Consultation: Enhancing the effectiveness of the Listing Regime—Feedback and further consultation on related issues, LNB News 05/11/2013 135
Enhanced shareholder protection and improved transparency requirements for premium listed companies are under review as part of a FCA consultation on increasing the powers of shareholders. The consultation, which is the second of its kind, aims to improve shareholder governance in a proportionate and effective manner. Responses to the consultation must be received by 5 February 2014.
Why has the FCA put forward these proposals?
To strengthen minority shareholder rights where they are at risk of being abused—in particular where a controlling shareholder of a premium listed company does not maintain an appropriate and arm’s length relationship with the listed company.
What action has been taken to date?
In October 2012, the FCA proposed several changes to the UK listing regime in this area in its consultation paper CP12/25. The consultation closed in January 2013 and the FCA has undertaken extensive discussions with stakeholders about the proposals.
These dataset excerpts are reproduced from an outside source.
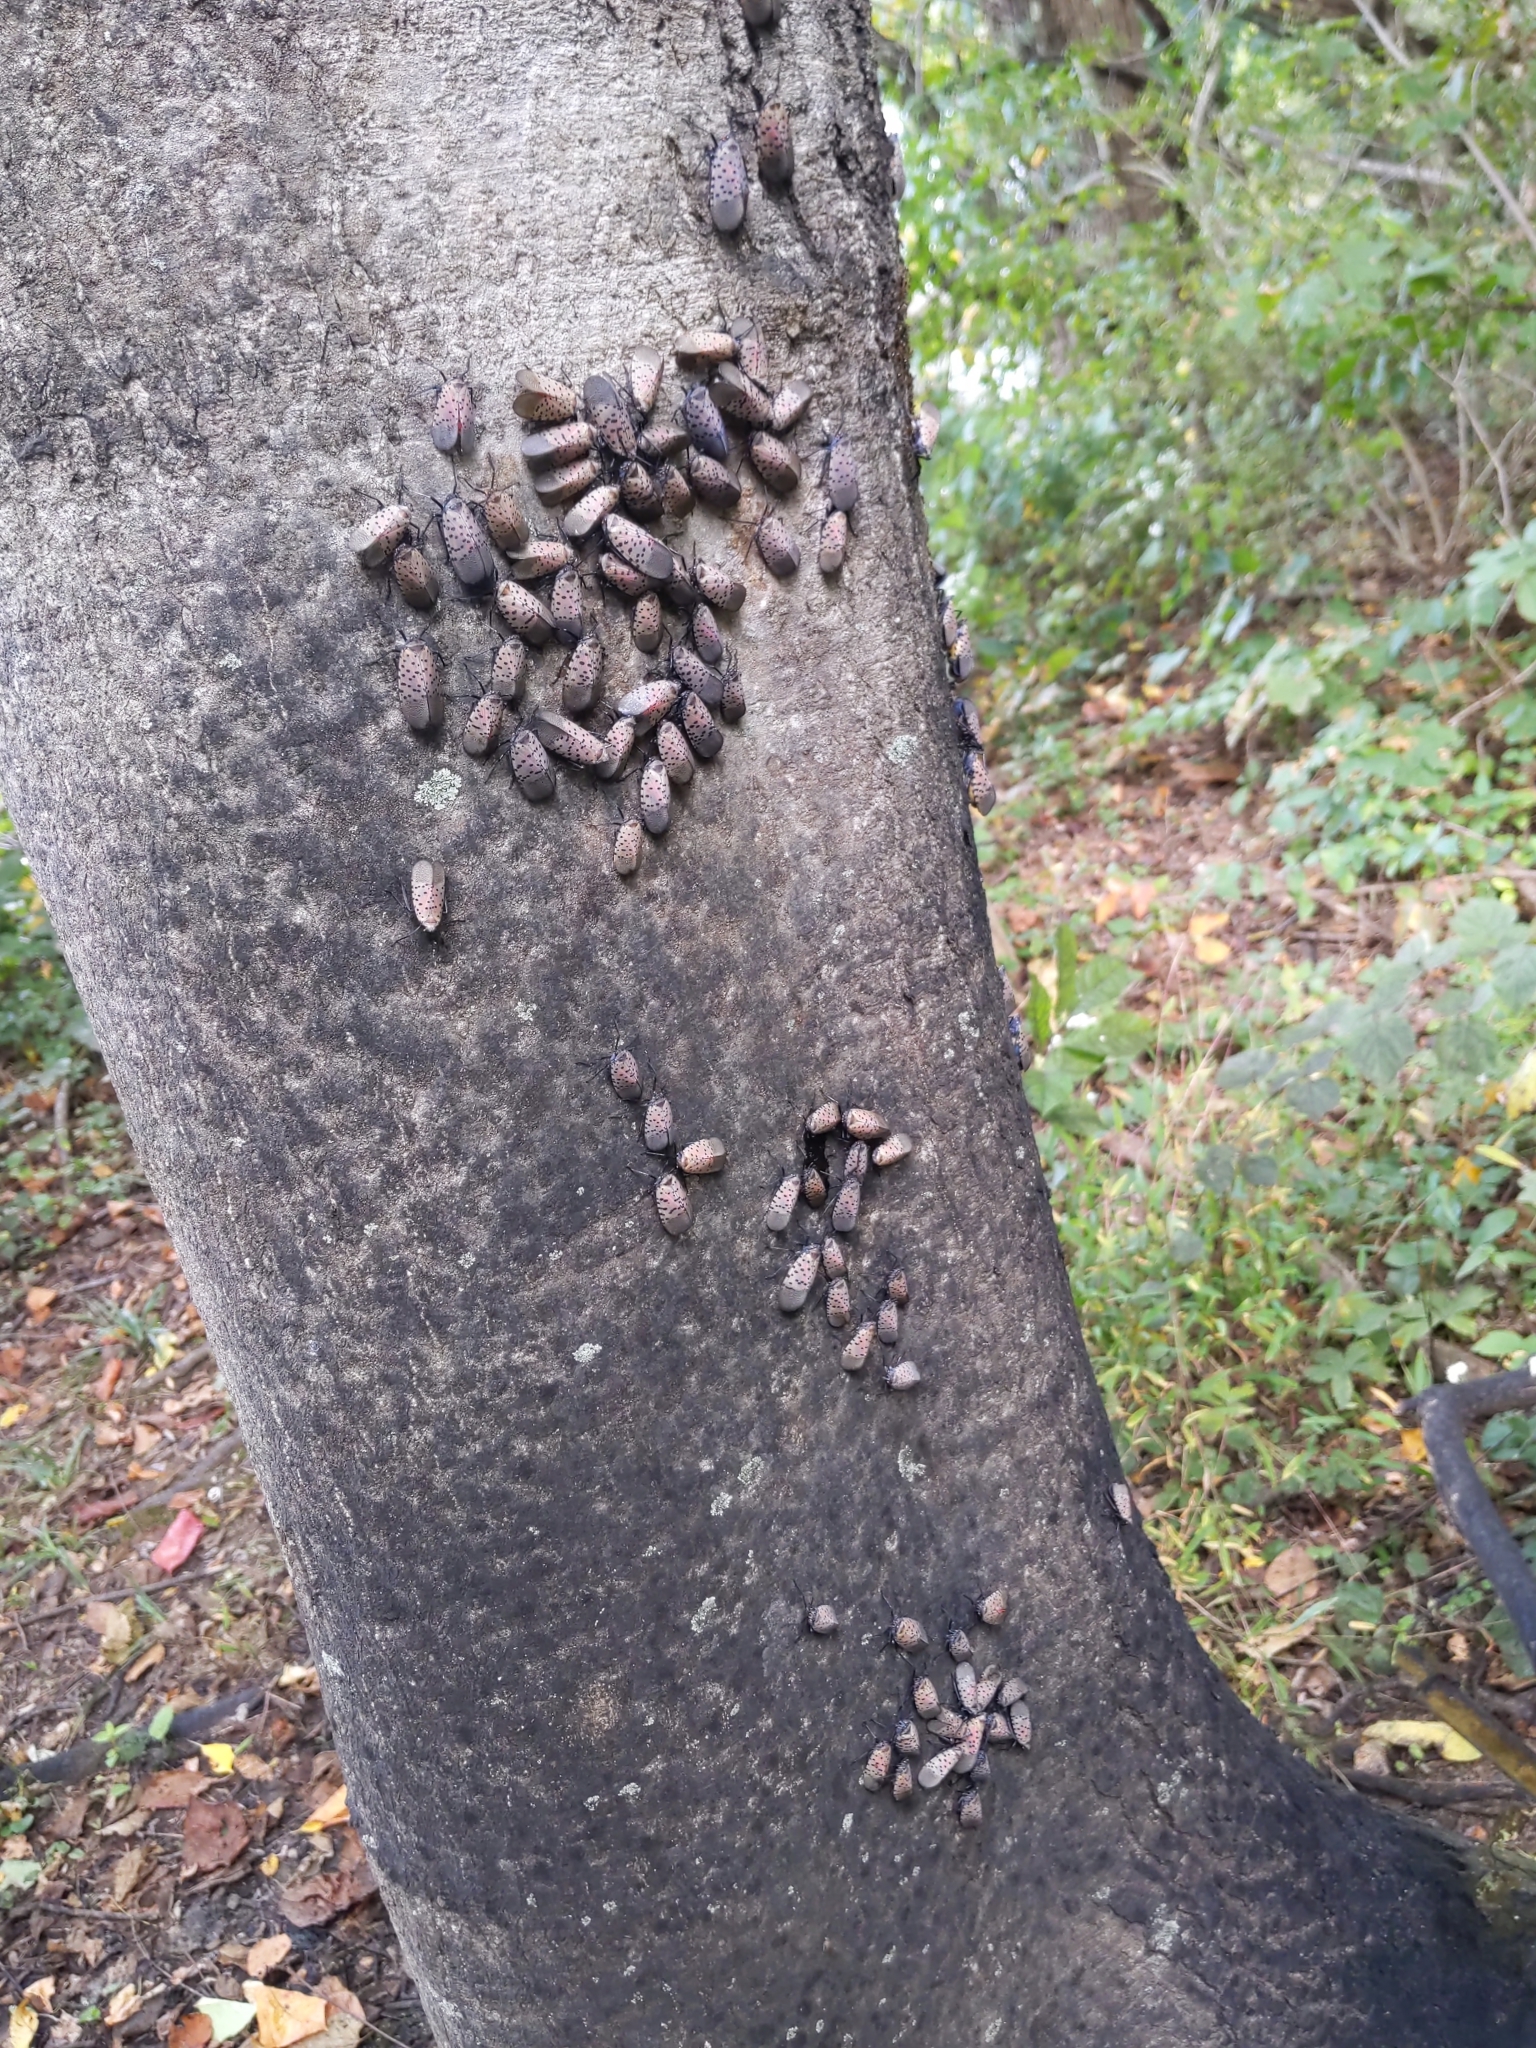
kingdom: Animalia
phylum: Arthropoda
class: Insecta
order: Hemiptera
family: Fulgoridae
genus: Lycorma
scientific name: Lycorma delicatula
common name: Spotted lanternfly
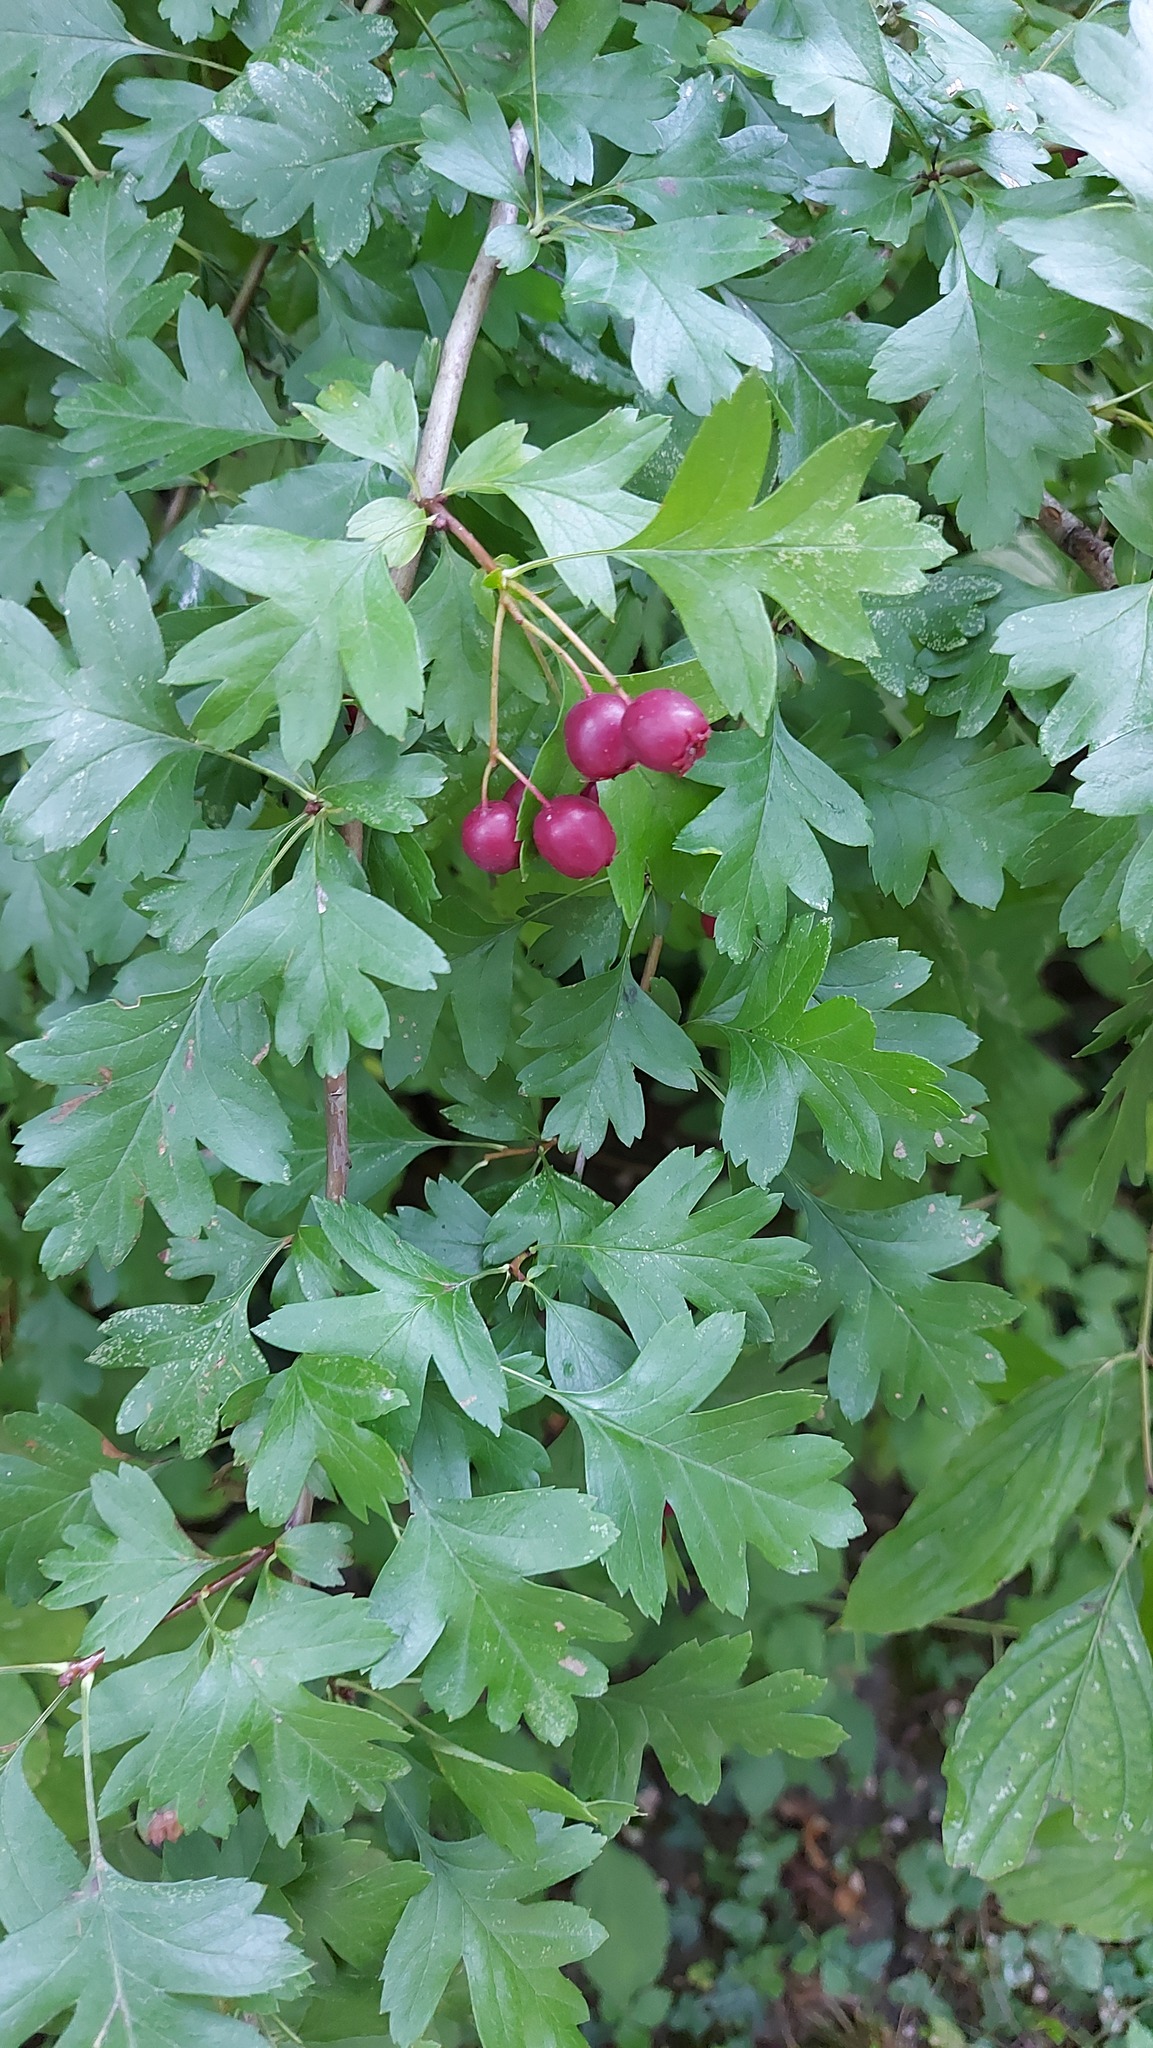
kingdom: Plantae
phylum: Tracheophyta
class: Magnoliopsida
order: Rosales
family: Rosaceae
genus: Crataegus
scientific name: Crataegus monogyna
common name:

CP13/15 was published earlier this month and consists of both feedback on the responses received to CP12/25, as well as a further consultation in certain areas.
Have changes been made to the original proposals?
The FCA has dropped several of its proposals and has instead proposed targeted measures to reinforce shareholder protections in situations where it believes they need to be strengthened, rather than rules to raise the general level of regulation.
The consultation closes on 5 February 2014. The FCA intends to publish its feedback in the first half of 2014 and, depending on the results of the consultation, to implement the final rules in ‘mid-2014’.
Does the consultation examine ‘relationship agreement’?
Relationship agreements for premium listed companies with controlling shareholders will become mandatory and must include ‘independence provisions’ to ensure the business remains independent of the controlling shareholder’s influence. The FCA has stepped back from its previous more onerous proposals. The existence of, and compliance with the independence provisions in, the relationship agreement will need to be disclosed in the company’s annual report.